Since the 1970s,[1],[2] in observational trials, and more recently in placebo-controlled randomized trials,[3],[4] antagonizing beta-1 adrenergic receptors in the myocardium has been shown to mitigate the burden of heart failure with reduced ejection fraction (HFrEF). Mortality has been reduced by 34-65% according to these studies. However, inhibiting the action of the peripheral sympathetic nervous system (SNS) by blocking alpha1 or stimulating alpha-2 central receptors has shown negative results or even an increased mortality, despite reducing norepinephrine plasma levels.[5]-[7] This indicates that SNS effects on myocardial receptors, more than in peripheral receptors, play a pivotal role in HFrEF pathophysiology.

Hyper-activation of the SNS and the renin-angiotensin-aldosterone axis, combined with an increase in load-dependent peptides and inflammatory cascades constitute the neuro-humoral theory on HFrEF progression. While the neuro-humoral response counteracts and compensates for an initial myocardial insult, in the long-term it contributes to the progression of the disease to the point that cardiovascular homeostasis eventually succumbs if not treated properly. Therapies targeting all these neuro-humoral responses have dramatically changed the natural history of HFrEF.

Even though neuro-humoral theory has scaffolded for treatment of heart failure, the same has not occurred for HFrEF diagnosis. Except for the (still) scant use of brain natriuretic peptide (BNP), diagnosis and follow-up of such patients has been largely based on the estimation of ejection fraction (EF). This parameter is obviously of great importance, but in addition to being highly variable (inter-observer variability can be as high as 13%),[8] EF reduction occurs late in disease progression[9] when intervention is often less efficacious. Thus, new methods that comprise early detection of myocardium at risk and allow response to treatment assessment are desirable.
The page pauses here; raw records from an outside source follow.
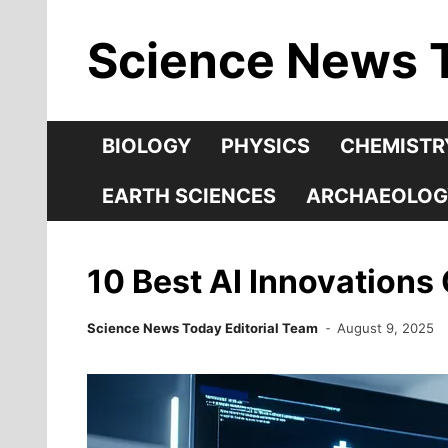
Skip
Science News 
to
content
BIOLOGY
PHYSICS
CHEMISTR
EARTH SCIENCES
ARCHAEOLOG
10 Best AI Innovations
Science News Today Editorial Team
August 9, 2025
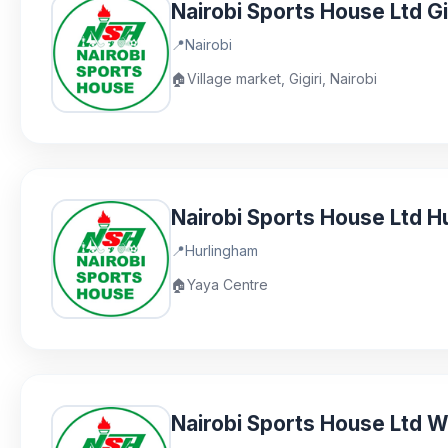
Nairobi Sports House Ltd Gi
📍
Nairobi
🏠
Village market, Gigiri, Nairobi
Nairobi Sports House Ltd H
📍
Hurlingham
🏠
Yaya Centre
Nairobi Sports House Ltd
Assessment of cardiac sympathetic activity can, in theory, fulfill these criteria. Iodine123– metaiodobenzylguanidine (123I-MIBG) scintigraphy is a well-known method to assess SNS cardiac activity and, though not widely applied, it can provide valuable information regarding early myocardial damage[10] and response to beta1- adrenergic receptors blockade.[11] In this issue of Arquivos Brasileiros de Cardiologia, Marino et al.[12] present a study with an instigating design and shed light on how cardiac sympathetic dysfunction occurs in HFrEF patients. In the study, treated patients with Chagas’ cardiomyopathy appear to have similar sympathetic cardiac dysfunction compared to other treated HFrEF patients. These results could highlight the fact that treatment efficacy does not vary across HFrEF groups. Along with the current published scientific literature it is possible to speculate that cardiac Chagas disease begins with sympathetic denervation, evolves to perfusion disturbances and terminates in motility impairment.[13],[14] Intervention with optimized medical treatment could, then, delay the progression to terminal disease. Also, the manuscript shows that sympathetic function in HFrEF treated patients is still below normal thresholds described in previous studies, thus suggesting a possible residual risk related to SNS hyper-activation.
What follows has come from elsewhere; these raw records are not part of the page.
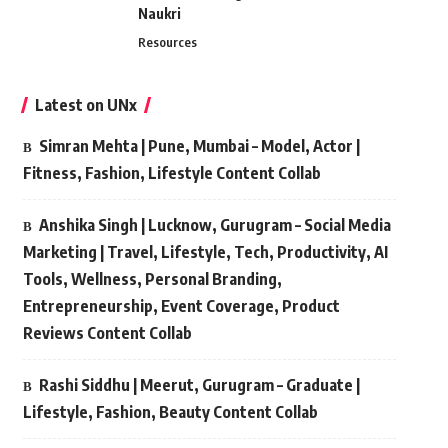
Naukri
Resources
Latest on UNx
Simran Mehta | Pune, Mumbai – Model, Actor |
Fitness, Fashion, Lifestyle Content Collab
Anshika Singh | Lucknow, Gurugram – Social Media
Marketing | Travel, Lifestyle, Tech, Productivity, AI
Tools, Wellness, Personal Branding,
Entrepreneurship, Event Coverage, Product
Reviews Content Collab
Rashi Siddhu | Meerut, Gurugram – Graduate |
Lifestyle, Fashion, Beauty Content Collab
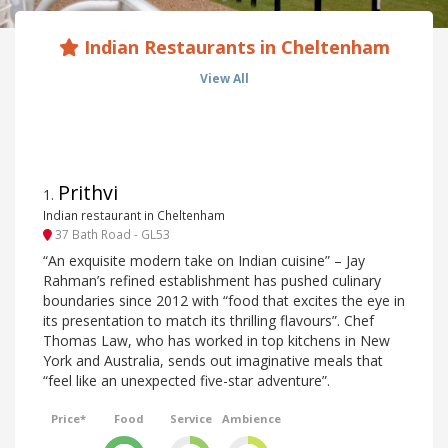
Indian Restaurants in Cheltenham
View All
Prithvi
1
.
Indian restaurant in Cheltenham
37 Bath Road - GL53
“An exquisite modern take on Indian cuisine” – Jay
Rahman’s refined establishment has pushed culinary
boundaries since 2012 with “food that excites the eye in
its presentation to match its thrilling flavours”. Chef
Thomas Law, who has worked in top kitchens in New
York and Australia, sends out imaginative meals that
“feel like an unexpected five-star adventure”.
Price*
Food
Service
Ambience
The study by Marino et al.[12] is timely because it reminds clinicians and researchers that in order to maintain progress in treatment improvement and disease prevention it is of utmost necessity to keep track of its pathophysiology. Hyper-activation of SNS, renin-angiotensin-aldosterone axis and inflammatory cascades, among others, are cornerstones of the disease. Novel biomarkers to evaluate early myocardium at risk are highly needed, and some interesting ones seem to be in the pipeline. Late gadolinium enhancement, extracellular volume fraction and myocyte size quantification, assessed by cardiac magnetic resonance, as well as myocardial strain imaging by echocardiography and 123I-MIBG global and regional cardiac scintigraphy by nuclear imaging are promising methods, but these novel methods require validation in larger cohorts and in controlled clinical trials. Established and novel methods can be then integrated to provide a thorough evaluation of the HFrEF patient and perhaps reduce even more the burden of such ominous disease.